Exercise prompt: Make an exact copy of the entries below and leave any picture out of it.

Data under study section start

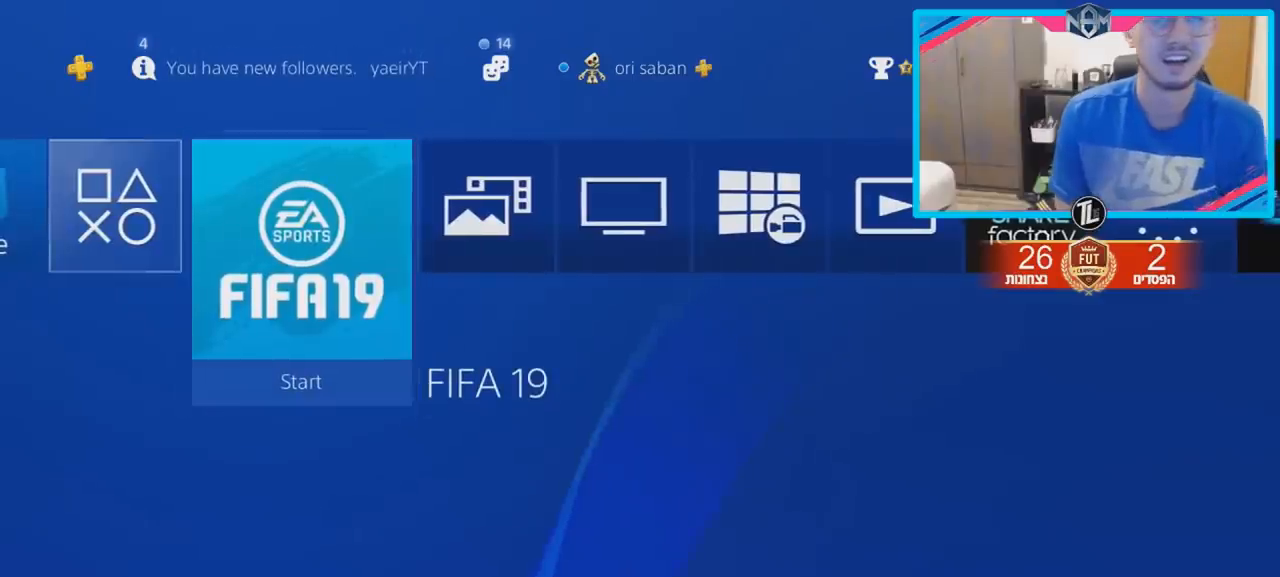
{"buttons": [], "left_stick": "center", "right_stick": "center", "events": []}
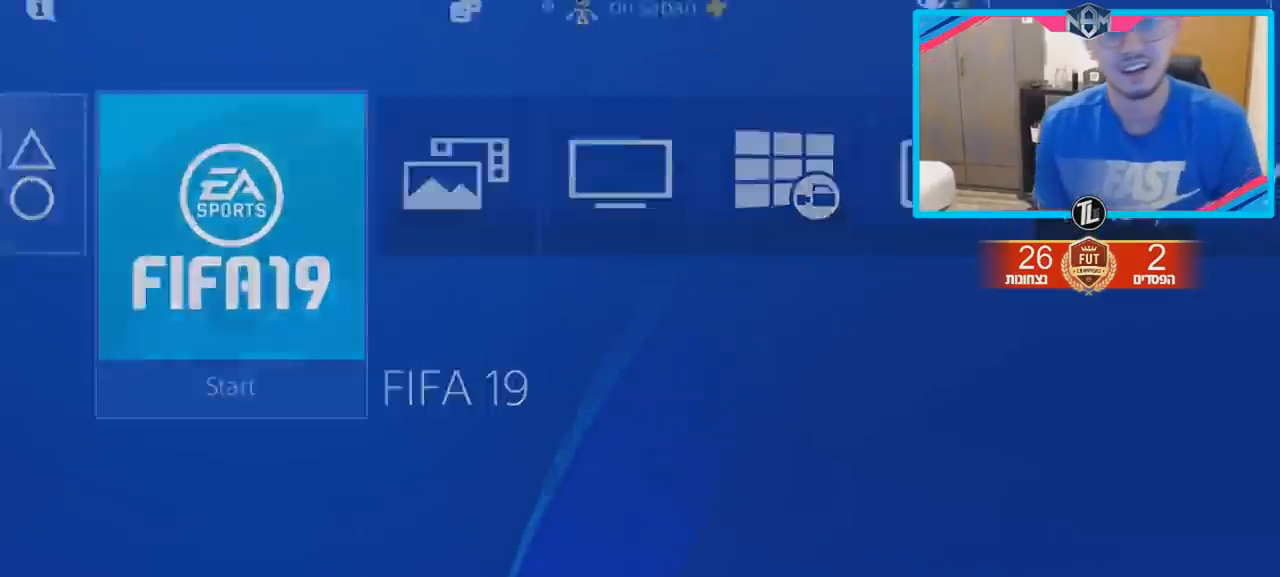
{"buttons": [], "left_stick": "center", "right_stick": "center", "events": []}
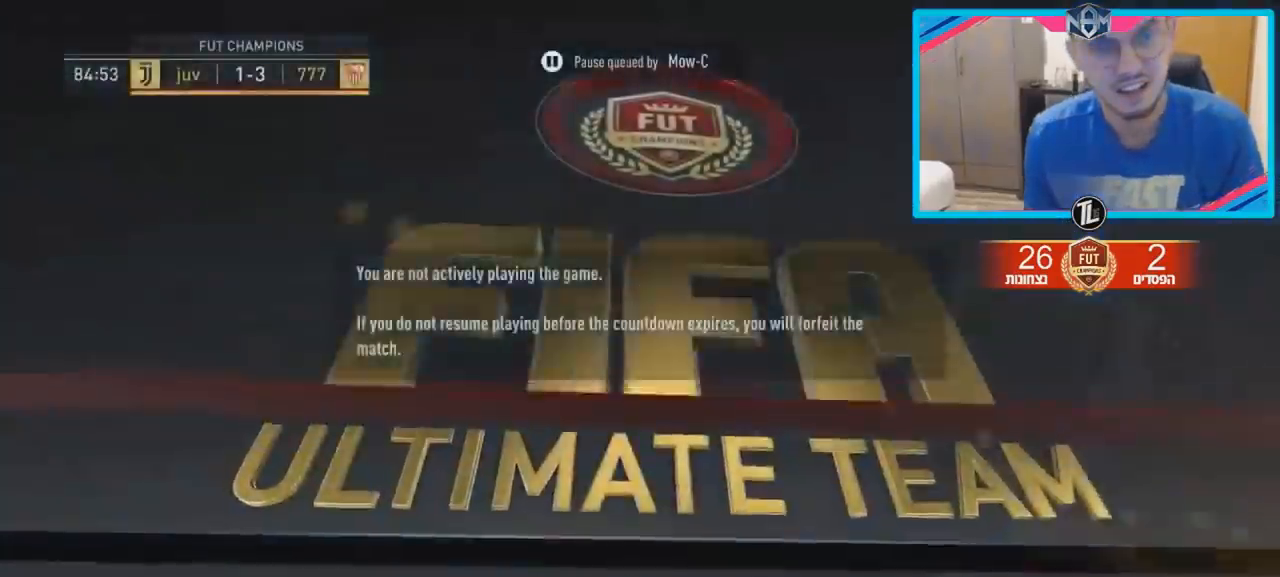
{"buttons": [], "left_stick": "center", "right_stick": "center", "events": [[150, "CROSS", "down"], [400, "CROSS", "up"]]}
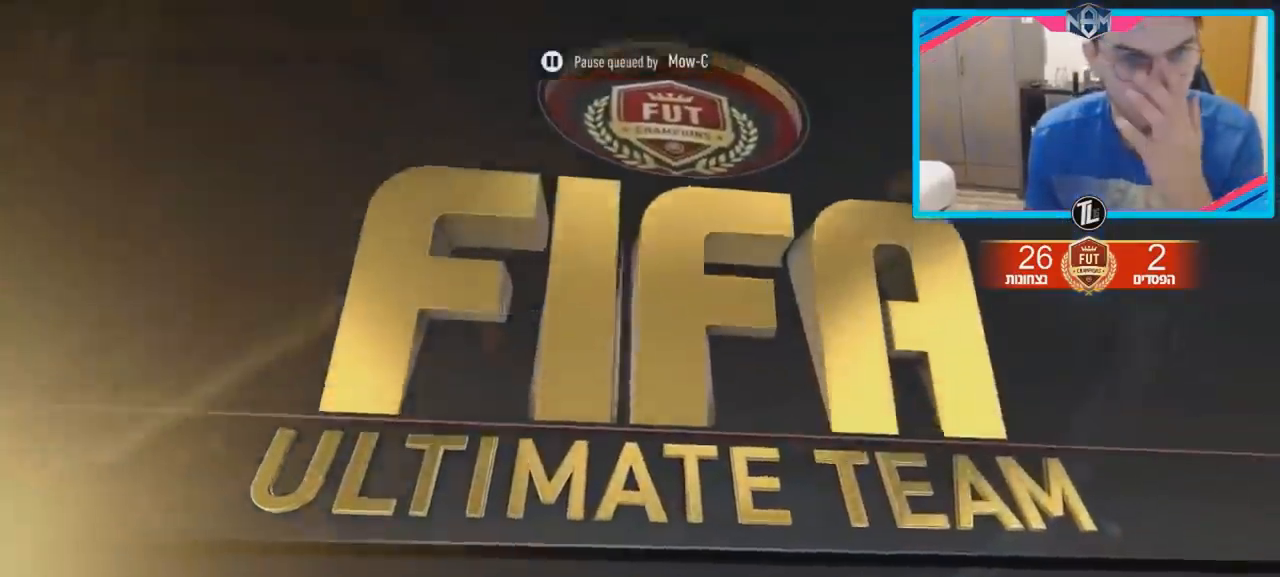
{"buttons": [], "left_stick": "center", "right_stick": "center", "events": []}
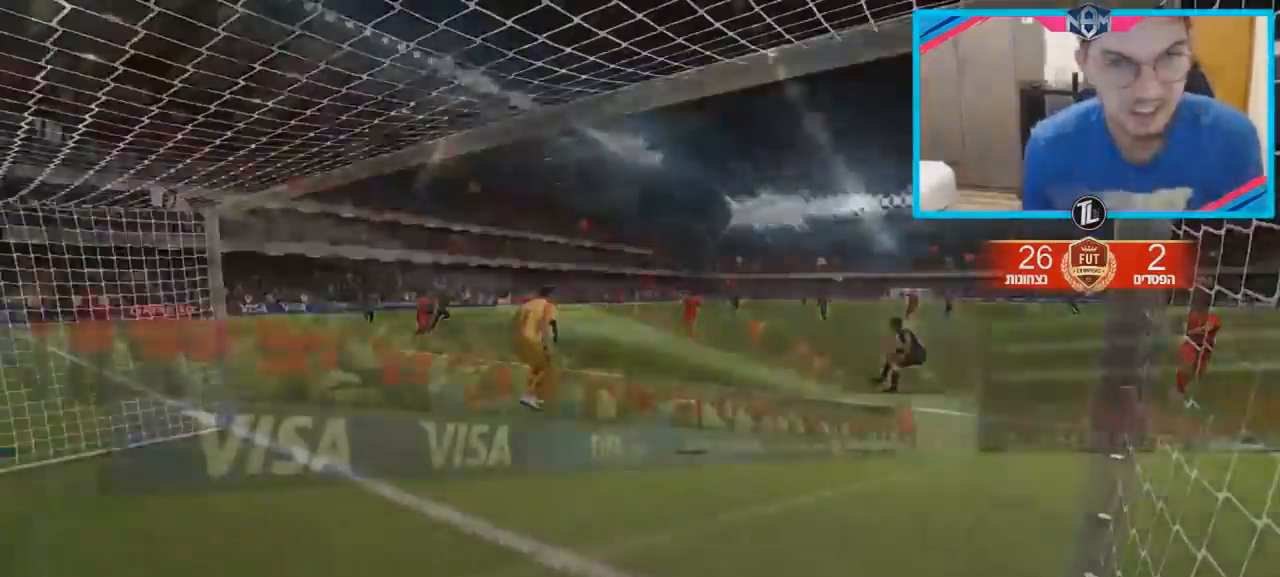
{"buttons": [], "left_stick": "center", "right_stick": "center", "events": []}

Data under study section end

Result for this task:
{"buttons": [], "left_stick": "center", "right_stick": "center", "events": []}
{"buttons": [], "left_stick": "center", "right_stick": "center", "events": []}
{"buttons": [], "left_stick": "center", "right_stick": "center", "events": [[150, "CROSS", "down"], [400, "CROSS", "up"]]}
{"buttons": [], "left_stick": "center", "right_stick": "center", "events": []}
{"buttons": [], "left_stick": "center", "right_stick": "center", "events": []}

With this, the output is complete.